É precisamente nesse contexto que se enquadram as medidas em catadupa das troikas, de lá e de cá, que não só agravam a situação do país e da maioria da população como procuram fazê-lo regredir muitos decénios social e economicamente.

E claro, para que tais medidas sejam mais facilmente aceites ou toleradas pelo pagode nada melhor do que uma verdadeira campanha de marketing – estilo lavagem ao cérebro puro e duro.

A força e amplitude desta campanha estão hoje patentes nos grandes meios de comunicação social. Todos em perfeita articulação e sintonia. No espaço e no tempo. Não podia ser de outro modo.
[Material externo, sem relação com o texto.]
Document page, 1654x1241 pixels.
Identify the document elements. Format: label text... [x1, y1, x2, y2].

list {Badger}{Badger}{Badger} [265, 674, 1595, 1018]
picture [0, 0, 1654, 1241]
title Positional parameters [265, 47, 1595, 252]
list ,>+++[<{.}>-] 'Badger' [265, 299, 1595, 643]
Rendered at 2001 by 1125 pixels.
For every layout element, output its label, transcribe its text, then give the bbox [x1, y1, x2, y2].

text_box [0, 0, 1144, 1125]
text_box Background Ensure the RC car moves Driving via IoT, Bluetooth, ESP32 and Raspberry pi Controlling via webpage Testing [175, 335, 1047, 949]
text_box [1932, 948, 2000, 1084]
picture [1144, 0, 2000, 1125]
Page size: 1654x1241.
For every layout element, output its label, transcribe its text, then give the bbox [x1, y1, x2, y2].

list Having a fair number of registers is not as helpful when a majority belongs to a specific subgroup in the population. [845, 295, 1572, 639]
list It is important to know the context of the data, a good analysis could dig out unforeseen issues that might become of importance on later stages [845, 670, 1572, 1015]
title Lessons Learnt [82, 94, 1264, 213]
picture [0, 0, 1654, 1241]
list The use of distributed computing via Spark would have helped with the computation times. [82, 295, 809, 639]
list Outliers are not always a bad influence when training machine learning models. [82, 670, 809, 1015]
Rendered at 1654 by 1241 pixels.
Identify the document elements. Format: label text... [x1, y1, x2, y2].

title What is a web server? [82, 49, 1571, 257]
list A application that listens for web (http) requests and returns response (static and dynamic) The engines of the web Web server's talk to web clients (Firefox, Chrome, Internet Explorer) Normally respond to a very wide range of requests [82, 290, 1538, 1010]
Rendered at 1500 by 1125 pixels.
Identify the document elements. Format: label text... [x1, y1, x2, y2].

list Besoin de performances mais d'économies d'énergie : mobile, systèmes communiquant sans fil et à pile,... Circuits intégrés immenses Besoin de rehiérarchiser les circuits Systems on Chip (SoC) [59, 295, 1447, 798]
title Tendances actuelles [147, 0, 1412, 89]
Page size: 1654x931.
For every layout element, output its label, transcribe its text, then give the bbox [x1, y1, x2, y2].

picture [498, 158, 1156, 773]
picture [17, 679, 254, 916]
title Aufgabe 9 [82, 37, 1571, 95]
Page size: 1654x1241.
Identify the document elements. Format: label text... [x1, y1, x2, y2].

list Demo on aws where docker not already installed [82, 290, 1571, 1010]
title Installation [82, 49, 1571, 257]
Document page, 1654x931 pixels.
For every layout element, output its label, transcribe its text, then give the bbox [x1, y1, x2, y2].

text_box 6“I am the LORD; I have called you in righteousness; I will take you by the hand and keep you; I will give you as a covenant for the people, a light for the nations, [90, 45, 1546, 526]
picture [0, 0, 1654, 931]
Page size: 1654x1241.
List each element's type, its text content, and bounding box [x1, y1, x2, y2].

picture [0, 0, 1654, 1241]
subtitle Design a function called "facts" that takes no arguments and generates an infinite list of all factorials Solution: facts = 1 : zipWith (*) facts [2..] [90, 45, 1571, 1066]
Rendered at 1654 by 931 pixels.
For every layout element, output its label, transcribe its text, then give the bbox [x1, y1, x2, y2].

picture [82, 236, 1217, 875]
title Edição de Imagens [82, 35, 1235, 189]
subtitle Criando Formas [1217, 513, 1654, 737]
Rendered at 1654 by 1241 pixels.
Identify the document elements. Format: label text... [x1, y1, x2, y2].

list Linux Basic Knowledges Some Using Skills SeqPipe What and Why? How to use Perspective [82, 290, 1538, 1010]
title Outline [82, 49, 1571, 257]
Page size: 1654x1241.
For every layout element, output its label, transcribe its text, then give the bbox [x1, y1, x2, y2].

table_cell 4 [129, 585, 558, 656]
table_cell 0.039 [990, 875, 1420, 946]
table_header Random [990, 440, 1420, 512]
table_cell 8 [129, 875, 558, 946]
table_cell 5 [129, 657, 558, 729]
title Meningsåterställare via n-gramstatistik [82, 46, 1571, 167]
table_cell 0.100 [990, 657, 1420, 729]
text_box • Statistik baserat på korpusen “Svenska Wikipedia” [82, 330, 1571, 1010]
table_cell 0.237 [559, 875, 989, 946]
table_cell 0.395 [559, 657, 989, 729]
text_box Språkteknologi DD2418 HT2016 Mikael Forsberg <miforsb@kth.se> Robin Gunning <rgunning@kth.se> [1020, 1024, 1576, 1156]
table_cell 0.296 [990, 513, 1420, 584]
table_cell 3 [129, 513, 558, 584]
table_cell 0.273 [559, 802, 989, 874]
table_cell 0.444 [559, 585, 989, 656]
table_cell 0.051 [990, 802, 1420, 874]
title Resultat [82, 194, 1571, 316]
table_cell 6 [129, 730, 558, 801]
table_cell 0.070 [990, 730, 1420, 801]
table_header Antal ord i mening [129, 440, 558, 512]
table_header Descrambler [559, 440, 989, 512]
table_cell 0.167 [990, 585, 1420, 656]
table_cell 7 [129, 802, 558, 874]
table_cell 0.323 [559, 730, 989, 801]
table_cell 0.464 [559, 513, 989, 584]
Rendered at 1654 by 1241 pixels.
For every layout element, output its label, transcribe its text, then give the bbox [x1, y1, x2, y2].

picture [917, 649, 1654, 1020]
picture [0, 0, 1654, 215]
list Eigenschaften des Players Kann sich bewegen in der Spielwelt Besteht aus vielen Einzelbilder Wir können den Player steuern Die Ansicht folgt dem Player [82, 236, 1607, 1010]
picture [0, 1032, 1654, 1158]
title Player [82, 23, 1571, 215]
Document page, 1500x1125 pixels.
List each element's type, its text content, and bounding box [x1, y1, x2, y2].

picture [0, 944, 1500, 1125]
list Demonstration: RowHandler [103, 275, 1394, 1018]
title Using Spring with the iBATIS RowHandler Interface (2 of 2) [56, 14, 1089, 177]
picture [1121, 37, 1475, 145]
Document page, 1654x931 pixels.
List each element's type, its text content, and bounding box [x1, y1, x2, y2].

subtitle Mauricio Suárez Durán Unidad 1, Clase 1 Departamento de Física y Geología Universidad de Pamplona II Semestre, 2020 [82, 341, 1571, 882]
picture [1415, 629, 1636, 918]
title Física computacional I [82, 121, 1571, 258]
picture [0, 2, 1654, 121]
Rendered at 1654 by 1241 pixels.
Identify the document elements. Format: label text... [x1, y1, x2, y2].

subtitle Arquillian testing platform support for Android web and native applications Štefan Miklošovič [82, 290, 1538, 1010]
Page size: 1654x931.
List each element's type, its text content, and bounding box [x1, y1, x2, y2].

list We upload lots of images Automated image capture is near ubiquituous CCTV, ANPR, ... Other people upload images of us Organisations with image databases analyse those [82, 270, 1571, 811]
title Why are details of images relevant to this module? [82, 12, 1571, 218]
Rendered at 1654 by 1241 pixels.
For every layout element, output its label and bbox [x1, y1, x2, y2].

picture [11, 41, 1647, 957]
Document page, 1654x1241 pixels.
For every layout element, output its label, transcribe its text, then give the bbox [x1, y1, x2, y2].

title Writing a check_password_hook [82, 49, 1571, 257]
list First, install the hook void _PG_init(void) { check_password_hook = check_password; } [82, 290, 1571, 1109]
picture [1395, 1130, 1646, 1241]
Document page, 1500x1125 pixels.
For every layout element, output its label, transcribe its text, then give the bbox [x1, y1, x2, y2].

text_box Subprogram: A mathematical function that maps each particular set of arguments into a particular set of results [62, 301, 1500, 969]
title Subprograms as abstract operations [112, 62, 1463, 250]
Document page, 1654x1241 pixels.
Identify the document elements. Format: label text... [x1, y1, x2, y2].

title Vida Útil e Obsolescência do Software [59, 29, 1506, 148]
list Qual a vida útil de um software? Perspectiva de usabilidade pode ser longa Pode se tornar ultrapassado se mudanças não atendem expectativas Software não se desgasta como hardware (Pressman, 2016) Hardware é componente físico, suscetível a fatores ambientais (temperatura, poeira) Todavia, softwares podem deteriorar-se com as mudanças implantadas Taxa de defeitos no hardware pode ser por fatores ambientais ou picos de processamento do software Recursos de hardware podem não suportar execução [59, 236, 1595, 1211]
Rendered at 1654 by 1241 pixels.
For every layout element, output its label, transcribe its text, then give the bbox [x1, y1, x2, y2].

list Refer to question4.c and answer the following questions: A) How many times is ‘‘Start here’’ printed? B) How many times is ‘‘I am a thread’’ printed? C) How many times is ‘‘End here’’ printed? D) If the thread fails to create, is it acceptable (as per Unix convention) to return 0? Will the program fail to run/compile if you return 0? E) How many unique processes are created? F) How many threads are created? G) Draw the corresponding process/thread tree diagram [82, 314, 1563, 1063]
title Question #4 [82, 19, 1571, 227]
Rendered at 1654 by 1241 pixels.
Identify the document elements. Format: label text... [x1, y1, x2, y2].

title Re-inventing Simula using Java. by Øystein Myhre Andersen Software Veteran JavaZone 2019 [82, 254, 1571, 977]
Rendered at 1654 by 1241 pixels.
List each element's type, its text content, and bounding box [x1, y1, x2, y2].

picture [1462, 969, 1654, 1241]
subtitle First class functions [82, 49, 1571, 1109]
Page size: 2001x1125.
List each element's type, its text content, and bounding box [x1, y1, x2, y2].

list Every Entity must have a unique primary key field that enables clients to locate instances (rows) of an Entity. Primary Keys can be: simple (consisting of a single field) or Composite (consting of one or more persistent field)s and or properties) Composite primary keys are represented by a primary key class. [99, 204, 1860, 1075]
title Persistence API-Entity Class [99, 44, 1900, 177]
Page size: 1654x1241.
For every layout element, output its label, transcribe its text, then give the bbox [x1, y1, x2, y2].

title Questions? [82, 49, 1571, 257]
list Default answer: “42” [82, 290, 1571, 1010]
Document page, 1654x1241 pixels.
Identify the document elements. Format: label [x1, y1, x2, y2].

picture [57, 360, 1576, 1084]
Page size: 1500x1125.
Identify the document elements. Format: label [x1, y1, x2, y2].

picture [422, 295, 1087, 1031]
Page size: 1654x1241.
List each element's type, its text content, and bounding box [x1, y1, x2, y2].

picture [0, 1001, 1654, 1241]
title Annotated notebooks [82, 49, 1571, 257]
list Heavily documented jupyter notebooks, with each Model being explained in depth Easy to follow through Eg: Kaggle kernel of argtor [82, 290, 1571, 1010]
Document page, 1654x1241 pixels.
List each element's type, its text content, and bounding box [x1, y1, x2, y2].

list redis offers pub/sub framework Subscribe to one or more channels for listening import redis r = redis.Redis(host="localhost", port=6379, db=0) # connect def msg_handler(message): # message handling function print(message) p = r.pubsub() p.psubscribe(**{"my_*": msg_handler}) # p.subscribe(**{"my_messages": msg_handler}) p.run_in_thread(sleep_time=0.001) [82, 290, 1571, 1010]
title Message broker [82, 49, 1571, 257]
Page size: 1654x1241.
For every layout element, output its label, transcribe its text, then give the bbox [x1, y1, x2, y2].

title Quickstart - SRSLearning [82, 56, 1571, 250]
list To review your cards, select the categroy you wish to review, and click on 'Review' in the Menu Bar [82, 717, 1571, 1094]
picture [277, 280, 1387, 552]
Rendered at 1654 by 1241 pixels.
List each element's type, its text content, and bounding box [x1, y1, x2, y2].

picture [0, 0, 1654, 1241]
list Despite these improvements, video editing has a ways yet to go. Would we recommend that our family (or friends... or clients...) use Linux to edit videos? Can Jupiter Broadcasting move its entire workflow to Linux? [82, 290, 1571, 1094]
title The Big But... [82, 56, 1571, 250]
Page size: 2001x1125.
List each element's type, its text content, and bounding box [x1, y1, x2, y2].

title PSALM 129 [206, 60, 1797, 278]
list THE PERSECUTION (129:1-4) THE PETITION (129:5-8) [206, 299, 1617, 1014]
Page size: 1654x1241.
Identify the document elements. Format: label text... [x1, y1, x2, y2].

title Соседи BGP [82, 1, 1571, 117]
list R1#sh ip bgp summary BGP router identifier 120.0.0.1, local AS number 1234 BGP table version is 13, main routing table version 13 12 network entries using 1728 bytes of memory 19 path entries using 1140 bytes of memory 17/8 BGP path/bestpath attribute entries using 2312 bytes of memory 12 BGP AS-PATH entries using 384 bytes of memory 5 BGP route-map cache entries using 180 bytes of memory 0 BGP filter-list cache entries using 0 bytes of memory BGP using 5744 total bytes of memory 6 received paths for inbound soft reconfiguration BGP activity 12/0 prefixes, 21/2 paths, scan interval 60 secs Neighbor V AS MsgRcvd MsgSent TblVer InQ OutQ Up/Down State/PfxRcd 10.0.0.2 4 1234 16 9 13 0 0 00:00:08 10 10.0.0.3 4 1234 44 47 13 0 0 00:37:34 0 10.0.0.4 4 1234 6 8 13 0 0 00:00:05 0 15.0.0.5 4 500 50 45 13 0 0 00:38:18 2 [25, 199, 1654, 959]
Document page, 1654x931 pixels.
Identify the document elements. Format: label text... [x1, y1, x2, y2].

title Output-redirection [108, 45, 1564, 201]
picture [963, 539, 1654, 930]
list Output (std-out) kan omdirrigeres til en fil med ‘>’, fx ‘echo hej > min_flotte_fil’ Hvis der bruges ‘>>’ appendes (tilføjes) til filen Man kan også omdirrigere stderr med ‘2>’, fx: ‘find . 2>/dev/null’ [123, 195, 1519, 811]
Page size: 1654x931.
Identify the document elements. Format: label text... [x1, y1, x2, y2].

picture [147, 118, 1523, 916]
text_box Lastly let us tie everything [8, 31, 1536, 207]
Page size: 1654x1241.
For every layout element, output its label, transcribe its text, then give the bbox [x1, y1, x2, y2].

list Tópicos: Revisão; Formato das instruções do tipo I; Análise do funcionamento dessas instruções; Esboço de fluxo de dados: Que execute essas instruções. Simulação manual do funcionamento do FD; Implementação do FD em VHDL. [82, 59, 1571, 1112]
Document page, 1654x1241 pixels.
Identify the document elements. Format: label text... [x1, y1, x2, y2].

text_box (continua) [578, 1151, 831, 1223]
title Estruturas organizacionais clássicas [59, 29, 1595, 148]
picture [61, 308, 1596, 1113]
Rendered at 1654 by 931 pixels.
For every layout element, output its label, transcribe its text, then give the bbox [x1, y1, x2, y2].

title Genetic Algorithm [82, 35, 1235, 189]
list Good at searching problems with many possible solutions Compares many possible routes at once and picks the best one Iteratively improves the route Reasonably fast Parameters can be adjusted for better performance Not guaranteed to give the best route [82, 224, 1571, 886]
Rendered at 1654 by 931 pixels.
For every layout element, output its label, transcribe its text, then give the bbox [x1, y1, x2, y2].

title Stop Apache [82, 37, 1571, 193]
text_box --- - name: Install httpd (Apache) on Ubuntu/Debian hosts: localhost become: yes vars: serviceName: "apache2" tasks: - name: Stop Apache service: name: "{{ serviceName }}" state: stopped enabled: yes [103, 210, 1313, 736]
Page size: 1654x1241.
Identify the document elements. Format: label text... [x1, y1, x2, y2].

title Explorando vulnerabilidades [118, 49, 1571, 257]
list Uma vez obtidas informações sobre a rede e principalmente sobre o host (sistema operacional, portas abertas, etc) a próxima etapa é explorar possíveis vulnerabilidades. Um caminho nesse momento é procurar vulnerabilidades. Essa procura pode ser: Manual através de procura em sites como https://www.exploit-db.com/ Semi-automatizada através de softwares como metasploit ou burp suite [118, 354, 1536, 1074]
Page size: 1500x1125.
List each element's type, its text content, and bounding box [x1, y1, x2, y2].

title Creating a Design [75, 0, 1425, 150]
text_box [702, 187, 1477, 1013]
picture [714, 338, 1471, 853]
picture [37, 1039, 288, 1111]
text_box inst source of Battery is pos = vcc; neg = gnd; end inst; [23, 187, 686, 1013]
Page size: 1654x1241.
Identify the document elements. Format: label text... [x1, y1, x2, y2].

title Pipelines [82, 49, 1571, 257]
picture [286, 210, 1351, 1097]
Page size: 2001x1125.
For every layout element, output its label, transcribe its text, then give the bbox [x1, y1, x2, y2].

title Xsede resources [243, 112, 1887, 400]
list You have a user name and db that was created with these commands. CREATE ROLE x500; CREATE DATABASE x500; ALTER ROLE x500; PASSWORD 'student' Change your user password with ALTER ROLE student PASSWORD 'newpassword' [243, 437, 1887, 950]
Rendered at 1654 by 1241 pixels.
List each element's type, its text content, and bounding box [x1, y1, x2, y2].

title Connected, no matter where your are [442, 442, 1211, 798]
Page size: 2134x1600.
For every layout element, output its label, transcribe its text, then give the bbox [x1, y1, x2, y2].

Mas vamos a exemplos concretos. Numa das revistas de domingo de um jornal dito de referência, a sua directora executiva, onde destila, aliás, semanalmente o seu ódio aos trabalhadores e a quem os representa, e a desenvolvida reportagem ali contida, advogam com a maior desfaçatez e requinte e como saída para os males do país o trabalho escravo, sem direitos e a qualquer preço. A solução seria, até para diminuir o desemprego, como nos casos ali relatados, aceitar qualquer “biscate”. Independentemente da formação adquirida, do curso superior, fosse qual fosse - economia, psicologia, direito, etc., porque não fazer umas horas num qualquer call center, a lavar pratos ou numa caixa de supermercado, acumulado ou não, tipo formiguinha? E para caracterizar e enaltecer melhor esta salvadora pluriactividade dos tempos modernos nada melhor do que estampar na capa o célebre canivete suíço – o tal das múltiplas funções: tesoura, alicate, corta-unhas etc. – e assim aconselhar as novas gerações a ser também “ pau para toda a obra “. Chegam mesmo ao ponto de apontar, como referência e exemplo para nos livrar da crise, os emigrantes de outros tempos que foram obrigados a procurar lá fora aquilo que o país e o regime fascista lhes negava - trabalho e condições de sobrevivência.

Andámos anos a fio a ouvir que a grande aposta para o progresso de Portugal era a sociedade do conhecimento, a formação e a qualificação dos portugueses. E agora afinal, só para salvar a economia, para ser mais rigoroso o interesse de alguns, defende-se com todas as letras, o trabalho outra vez de sol a sol, mal pago e sem direitos num regresso ao passado que não podemos permitir e que representaria para todos nós um gravíssimo recuo civilizacional.


Luís Quintino. Membro da DORAV do PCP.